> _Data provided_:
• • • • •
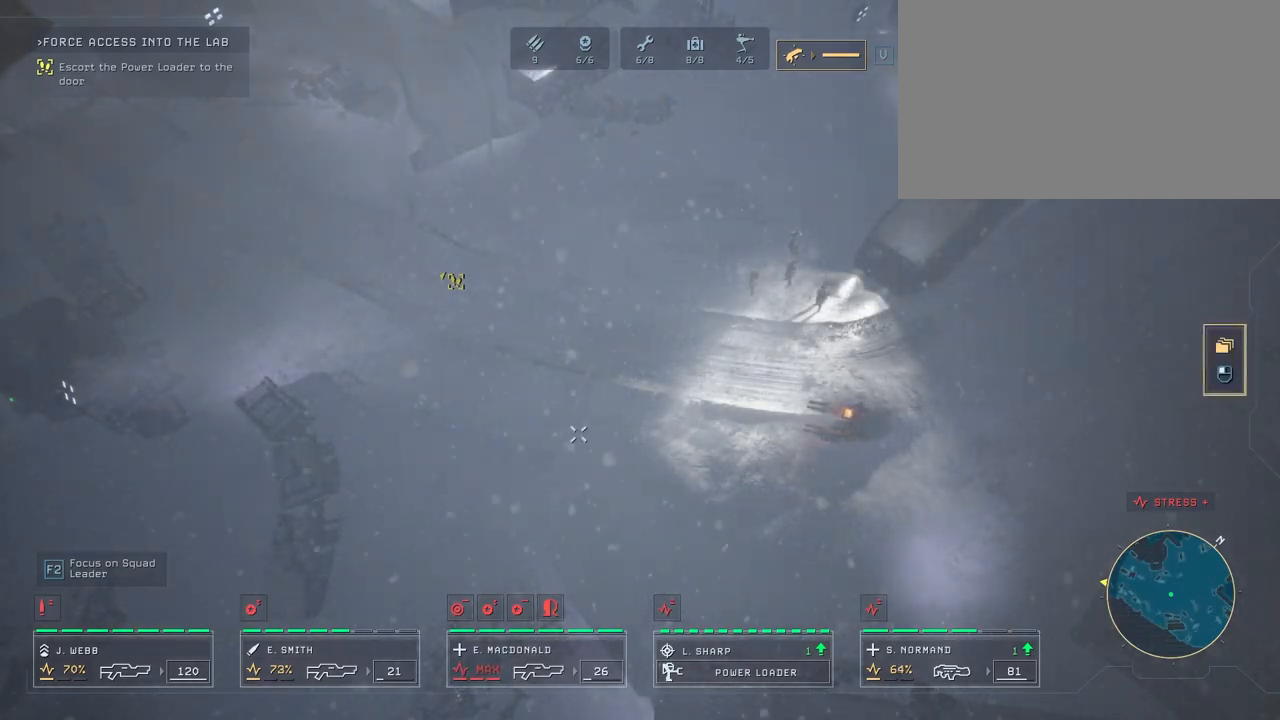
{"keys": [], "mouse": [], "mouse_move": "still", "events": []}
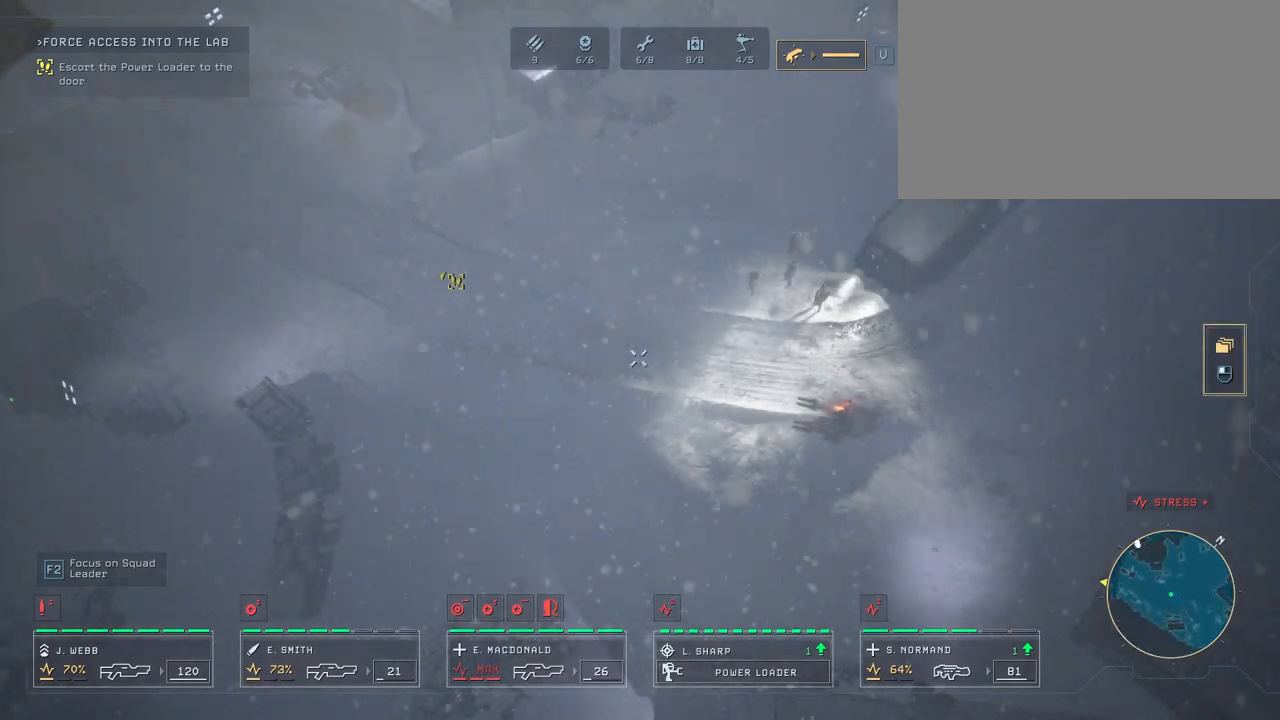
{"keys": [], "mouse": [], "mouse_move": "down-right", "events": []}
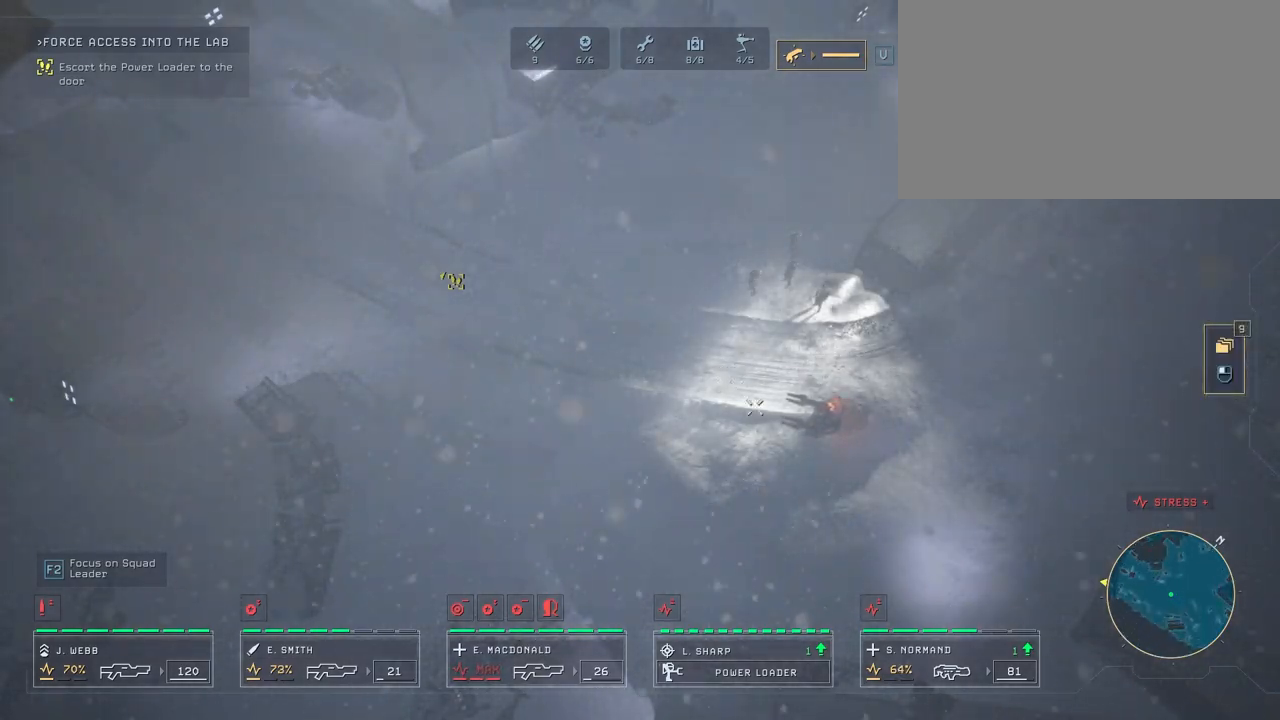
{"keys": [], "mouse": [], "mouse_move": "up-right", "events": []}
• • • • •
> _Your goal_: Copy out, from the material above, each line where the word "right" is present.

> _Expected output_:
{"keys": [], "mouse": [], "mouse_move": "down-right", "events": []}
{"keys": [], "mouse": [], "mouse_move": "up-right", "events": []}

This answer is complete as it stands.